Precisando melhor a situação, verificamos que, em função do teor desse acórdão do Supremo Tribunal de Justiça, percebe-se que o tribunal de 1.ª instância julgou a ação procedente, reconhecendo a existência de simulação e, portanto, que haveria divergência entre a vontade real e a declarada, com o propósito de enganar terceiros, fundada num acordo simulatório (cfr. Art. 240.º n.º 1 do C.C.), porque os vendedores não queriam vender, nem os compradores pretenderiam comprar a dita herdade da YY (cfr. cit. doc. pág. 17 a fls. 50). No entanto, o Tribunal da Relação alterou a matéria de facto e julgou não se verificarem os requisitos da simulação previstos no Art. 240.º n.º 1 do C.C. (cfr. cit. doc. págs. 17 e 18  a fls. 50 e verso), considerando antes que estaria em causa a figura típica da “venda fiduciária em garantia” (cfr. cit. doc. a págs. 19 e 20 a fls. 51 e verso). Só que, nessa sequência, ponderou a circunstância de, subjacente a esse negócio, estar um contrato de mútuo suscetível de ser tido por inválido, seja por usura, seja por ser abusivo ou contrário à lei, ao abrigo dos Art.s 280.º, 282.º, 294.º e 334.º do C.C. (cfr. cit. doc. a pág. 20 a fls. 51 verso), sendo que no caso haveria negócio usurário por terem sido violados os limites legais impostos à taxa de juro aplicável aos contratos de mútuo, nos termos do Art. 282.º, 1146.º n.º 1 e 559.º do C.C. (cfr. cit. doc. a pág. 20 a fls. 51 verso) e, caso o imóvel se mantivesse na esfera da R., o contrato de compra e venda seria contrário à lei, com conteúdo ilícito proibido pelo Art. 280.º do C.C. (cfr. cit. doc. pág. 21 a fls. 52).

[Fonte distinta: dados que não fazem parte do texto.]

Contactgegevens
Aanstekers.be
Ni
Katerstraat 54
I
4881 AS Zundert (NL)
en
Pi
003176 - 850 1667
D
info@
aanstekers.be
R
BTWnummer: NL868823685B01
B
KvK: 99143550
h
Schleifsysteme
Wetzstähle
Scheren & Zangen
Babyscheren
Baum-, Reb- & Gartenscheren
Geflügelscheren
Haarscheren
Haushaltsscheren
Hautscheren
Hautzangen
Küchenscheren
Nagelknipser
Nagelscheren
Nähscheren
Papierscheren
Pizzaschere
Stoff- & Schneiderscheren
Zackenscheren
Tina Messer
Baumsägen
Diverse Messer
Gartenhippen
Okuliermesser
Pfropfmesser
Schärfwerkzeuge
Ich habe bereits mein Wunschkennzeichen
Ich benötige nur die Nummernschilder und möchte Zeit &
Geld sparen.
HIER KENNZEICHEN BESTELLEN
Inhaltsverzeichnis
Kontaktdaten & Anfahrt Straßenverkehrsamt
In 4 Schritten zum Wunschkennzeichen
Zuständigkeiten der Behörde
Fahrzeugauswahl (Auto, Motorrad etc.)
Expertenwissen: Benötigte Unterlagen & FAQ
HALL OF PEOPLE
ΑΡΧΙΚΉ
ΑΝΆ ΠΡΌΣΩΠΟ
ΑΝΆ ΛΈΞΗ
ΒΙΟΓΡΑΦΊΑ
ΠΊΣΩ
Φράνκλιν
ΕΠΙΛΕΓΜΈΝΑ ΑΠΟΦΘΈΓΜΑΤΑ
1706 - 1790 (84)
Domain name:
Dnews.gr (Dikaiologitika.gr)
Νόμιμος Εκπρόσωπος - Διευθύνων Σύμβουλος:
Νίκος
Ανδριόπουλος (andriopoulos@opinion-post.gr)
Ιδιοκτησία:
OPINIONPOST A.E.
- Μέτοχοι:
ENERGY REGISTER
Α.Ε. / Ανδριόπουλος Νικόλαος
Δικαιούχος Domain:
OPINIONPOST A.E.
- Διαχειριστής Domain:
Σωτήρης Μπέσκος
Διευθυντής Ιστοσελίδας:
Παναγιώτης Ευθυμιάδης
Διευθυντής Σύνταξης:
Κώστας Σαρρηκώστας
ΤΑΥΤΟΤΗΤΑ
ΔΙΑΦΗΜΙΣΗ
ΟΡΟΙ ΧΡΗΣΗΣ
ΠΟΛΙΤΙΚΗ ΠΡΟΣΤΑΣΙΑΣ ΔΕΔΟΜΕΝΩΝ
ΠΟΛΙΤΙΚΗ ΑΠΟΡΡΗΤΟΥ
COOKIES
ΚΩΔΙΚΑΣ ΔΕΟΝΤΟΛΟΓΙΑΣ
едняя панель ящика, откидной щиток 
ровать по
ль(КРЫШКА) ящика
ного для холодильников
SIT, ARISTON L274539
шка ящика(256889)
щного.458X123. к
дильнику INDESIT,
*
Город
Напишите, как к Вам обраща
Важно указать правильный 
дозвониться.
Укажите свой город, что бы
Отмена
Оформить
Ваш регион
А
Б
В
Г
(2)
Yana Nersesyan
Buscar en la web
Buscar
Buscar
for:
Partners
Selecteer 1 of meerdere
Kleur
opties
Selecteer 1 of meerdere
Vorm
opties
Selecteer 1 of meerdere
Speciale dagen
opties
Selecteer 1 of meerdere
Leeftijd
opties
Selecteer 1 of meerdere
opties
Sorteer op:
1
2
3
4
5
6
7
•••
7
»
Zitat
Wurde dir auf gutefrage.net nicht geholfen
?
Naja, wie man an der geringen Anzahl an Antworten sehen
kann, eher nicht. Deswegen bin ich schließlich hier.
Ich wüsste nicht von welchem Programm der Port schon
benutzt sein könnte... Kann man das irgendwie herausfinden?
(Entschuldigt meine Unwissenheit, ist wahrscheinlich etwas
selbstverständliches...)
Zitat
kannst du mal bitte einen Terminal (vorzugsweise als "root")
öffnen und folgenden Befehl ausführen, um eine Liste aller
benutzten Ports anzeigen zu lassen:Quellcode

Foi por esse motivo que o Tribunal da Relação manteve a decisão recorrida, proferida pela 1.ª instância, de declarar a nulidade do negócio jurídico de compra e venda, mas com uma fundamentação jurídica completamente diversa, que na verdade nem sequer havia sido alegada pelas A.A. dessa ação, segundo se depreende.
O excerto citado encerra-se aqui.